Hi Shubham,
They have been delaying on this for several years, since census requires the cooperation of so many people, all of whom would be required to follow governemnt dictats. Survey, and other data collection methods are far easier to capture, since the number of nodes to act in a sketchy manner is manageable. However, since they now have experience of Systematic Voter Deletion, in addition to general change in norms about expectations of truth from this government, they have now went ahead with building national demographic dataset in the image of their idea of India.
There is a portal
WorldPop, which has built a seemingly reliable dataset based on estimations by several factors and Geospatial imageries. It is also hosted by GEE:
This can also be used to check their numbers.
However, since these dataset only include numbers of people (and one of them classifies them with Gender also), it would be hard to counter check if the Census gives the number of people to be correct, while fudging the attributes of that person or locality.

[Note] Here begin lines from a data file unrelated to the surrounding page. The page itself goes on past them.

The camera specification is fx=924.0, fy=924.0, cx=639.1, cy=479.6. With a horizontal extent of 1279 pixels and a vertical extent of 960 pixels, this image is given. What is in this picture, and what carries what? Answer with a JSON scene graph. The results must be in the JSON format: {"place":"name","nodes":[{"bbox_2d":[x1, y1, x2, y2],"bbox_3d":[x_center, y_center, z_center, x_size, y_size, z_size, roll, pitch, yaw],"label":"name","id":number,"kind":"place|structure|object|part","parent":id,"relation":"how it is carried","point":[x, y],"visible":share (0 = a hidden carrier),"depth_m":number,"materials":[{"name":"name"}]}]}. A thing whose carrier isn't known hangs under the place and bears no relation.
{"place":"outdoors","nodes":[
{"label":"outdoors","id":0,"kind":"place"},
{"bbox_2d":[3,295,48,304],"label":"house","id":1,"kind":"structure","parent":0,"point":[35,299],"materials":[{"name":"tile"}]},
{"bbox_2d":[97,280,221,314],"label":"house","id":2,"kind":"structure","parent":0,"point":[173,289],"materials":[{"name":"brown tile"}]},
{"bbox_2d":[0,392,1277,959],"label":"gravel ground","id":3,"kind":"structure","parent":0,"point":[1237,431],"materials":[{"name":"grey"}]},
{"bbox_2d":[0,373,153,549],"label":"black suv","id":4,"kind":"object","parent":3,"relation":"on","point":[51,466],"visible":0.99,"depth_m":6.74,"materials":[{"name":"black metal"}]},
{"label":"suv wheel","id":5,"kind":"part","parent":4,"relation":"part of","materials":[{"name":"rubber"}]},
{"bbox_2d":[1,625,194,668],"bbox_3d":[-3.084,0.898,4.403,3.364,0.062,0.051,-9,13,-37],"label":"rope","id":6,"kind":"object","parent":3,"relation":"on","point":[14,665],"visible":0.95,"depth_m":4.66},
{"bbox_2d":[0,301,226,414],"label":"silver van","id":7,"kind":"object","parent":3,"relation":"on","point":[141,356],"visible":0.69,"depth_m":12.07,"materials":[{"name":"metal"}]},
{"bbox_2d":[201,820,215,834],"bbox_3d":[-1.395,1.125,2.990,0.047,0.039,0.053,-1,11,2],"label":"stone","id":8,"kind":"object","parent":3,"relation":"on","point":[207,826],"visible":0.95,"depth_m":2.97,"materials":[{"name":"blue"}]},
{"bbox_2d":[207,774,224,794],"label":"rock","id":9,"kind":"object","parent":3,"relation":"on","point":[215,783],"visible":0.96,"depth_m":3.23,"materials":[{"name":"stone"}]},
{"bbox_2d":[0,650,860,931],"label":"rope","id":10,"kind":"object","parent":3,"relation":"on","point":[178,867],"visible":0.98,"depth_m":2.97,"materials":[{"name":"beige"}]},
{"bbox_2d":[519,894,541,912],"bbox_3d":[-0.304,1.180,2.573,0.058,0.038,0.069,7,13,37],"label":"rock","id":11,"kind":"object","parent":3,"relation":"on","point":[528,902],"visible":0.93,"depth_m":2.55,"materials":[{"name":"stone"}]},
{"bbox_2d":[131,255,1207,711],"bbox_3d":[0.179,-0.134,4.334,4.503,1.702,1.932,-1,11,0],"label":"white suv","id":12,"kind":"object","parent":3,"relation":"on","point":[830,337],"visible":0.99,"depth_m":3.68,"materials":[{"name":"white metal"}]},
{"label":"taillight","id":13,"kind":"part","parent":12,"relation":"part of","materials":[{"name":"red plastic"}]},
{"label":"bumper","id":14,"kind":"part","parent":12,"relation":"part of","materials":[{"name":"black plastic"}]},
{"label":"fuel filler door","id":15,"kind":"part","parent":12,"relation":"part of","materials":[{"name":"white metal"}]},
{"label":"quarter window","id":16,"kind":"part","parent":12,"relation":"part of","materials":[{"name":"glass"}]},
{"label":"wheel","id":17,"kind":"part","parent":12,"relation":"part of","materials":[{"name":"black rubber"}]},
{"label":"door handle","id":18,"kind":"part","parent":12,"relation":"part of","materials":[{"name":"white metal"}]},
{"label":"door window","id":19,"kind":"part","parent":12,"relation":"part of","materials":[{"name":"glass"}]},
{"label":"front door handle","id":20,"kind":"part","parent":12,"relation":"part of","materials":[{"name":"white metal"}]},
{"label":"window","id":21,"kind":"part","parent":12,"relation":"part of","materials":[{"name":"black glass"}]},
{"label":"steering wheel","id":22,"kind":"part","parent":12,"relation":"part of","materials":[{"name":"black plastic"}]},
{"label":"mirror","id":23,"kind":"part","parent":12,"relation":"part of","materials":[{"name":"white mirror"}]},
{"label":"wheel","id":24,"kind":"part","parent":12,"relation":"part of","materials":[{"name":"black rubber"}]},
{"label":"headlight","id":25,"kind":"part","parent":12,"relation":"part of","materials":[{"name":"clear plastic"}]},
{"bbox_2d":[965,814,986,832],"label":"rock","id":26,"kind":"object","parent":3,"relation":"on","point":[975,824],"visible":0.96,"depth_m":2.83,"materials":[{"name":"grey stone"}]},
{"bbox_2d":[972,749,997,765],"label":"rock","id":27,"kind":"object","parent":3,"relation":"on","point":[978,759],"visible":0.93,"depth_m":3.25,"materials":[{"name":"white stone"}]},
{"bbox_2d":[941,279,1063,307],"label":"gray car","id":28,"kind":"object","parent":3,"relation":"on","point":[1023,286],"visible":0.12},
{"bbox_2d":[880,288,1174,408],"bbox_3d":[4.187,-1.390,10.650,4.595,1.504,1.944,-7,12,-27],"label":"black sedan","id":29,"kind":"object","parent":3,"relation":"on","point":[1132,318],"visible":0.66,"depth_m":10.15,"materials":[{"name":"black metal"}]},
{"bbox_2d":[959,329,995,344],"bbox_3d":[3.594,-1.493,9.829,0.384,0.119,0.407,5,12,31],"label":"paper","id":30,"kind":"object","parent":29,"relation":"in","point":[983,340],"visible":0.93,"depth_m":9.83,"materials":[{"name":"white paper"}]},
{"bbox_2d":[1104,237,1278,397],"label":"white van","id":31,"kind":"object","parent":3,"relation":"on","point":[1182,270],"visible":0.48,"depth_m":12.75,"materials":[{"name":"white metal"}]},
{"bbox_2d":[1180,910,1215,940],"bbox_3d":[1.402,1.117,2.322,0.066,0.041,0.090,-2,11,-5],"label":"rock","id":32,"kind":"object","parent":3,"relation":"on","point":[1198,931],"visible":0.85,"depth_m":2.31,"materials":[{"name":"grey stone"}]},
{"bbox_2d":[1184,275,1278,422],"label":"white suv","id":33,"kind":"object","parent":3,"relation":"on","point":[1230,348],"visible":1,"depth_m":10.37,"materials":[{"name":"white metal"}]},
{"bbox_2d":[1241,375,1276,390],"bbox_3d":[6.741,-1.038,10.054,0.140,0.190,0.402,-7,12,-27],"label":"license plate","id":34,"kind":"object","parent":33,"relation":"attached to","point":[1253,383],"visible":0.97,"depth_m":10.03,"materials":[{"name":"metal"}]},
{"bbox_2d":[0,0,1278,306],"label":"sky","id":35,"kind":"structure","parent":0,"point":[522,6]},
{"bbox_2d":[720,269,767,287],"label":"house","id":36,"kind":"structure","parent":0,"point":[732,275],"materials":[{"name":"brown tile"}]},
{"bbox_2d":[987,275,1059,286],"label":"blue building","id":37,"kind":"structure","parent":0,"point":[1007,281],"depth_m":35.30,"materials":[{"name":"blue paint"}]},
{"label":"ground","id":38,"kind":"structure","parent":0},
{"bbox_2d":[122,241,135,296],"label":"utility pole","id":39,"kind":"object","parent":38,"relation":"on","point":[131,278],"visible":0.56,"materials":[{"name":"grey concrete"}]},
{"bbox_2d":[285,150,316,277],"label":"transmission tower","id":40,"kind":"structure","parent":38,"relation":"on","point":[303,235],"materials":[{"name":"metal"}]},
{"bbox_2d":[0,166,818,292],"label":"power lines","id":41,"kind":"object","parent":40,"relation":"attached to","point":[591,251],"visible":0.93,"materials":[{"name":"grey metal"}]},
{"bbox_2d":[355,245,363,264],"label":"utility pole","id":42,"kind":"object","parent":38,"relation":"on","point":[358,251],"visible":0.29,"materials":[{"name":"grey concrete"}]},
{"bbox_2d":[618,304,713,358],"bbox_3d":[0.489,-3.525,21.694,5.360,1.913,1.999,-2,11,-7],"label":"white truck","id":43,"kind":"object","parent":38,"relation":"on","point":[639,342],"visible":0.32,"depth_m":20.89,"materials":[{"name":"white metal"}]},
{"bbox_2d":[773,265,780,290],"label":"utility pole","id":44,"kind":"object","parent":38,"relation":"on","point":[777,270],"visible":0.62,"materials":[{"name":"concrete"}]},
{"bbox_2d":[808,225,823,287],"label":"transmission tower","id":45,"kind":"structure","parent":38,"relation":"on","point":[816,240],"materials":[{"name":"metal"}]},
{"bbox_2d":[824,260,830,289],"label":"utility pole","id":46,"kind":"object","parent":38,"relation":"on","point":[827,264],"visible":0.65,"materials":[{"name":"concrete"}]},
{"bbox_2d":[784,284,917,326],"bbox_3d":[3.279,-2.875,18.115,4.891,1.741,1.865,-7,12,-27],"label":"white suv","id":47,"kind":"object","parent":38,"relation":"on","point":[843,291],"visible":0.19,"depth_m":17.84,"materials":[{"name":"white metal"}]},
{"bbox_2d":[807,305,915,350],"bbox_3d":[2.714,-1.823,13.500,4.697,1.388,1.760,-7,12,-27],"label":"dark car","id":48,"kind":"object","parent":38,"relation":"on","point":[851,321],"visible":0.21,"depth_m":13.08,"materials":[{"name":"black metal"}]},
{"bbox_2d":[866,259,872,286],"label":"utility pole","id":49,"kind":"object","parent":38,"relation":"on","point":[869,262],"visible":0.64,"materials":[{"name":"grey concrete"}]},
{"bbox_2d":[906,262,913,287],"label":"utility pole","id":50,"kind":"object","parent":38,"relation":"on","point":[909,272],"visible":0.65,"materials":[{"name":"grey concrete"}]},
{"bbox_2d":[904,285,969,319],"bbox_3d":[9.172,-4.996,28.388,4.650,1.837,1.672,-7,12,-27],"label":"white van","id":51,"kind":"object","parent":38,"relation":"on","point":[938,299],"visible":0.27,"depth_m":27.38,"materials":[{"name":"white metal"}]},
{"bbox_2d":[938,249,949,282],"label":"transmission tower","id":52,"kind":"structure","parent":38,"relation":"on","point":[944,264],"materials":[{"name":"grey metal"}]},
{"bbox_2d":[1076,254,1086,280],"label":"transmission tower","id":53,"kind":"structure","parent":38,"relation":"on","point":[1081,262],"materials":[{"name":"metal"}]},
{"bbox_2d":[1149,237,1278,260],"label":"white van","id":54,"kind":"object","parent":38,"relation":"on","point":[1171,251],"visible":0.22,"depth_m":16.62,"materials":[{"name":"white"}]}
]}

This time, we are also having `caste` as part of census, which too is susceptible to fudging, in addition to basic current norms, such as fudging against certain religions. For analysing these kinds of fudging, we could have analysed electoral roll data, which is supposed to be a dataset of almost everyone over 18 years of age. Electoral Rolls data also contains names, from which, for crude analysis, some researchers around the world have built ML based methodologies (
It’s All in the Name: A Character-Based Approach to Infer Religion - Cambridge University Press - 23 March 2023) to estimate religion from names. This methodology can also be expanded for Caste inference, if reliable large enough dataset is available with verified names based caste inference, however, it will always be prone to local variations, limitations with generic second names etc. So, based on my current, understanding fudging at this level would be hard to counter check without going to localities.
It would be an essential democratic tool if we can build a reliable way to identify patterns of data fudging, spatial variations (where they are most likely to implement it most, like West Bengal, JK, Punjab etc), and then methodologies for each of these fudging patterns.
- Amit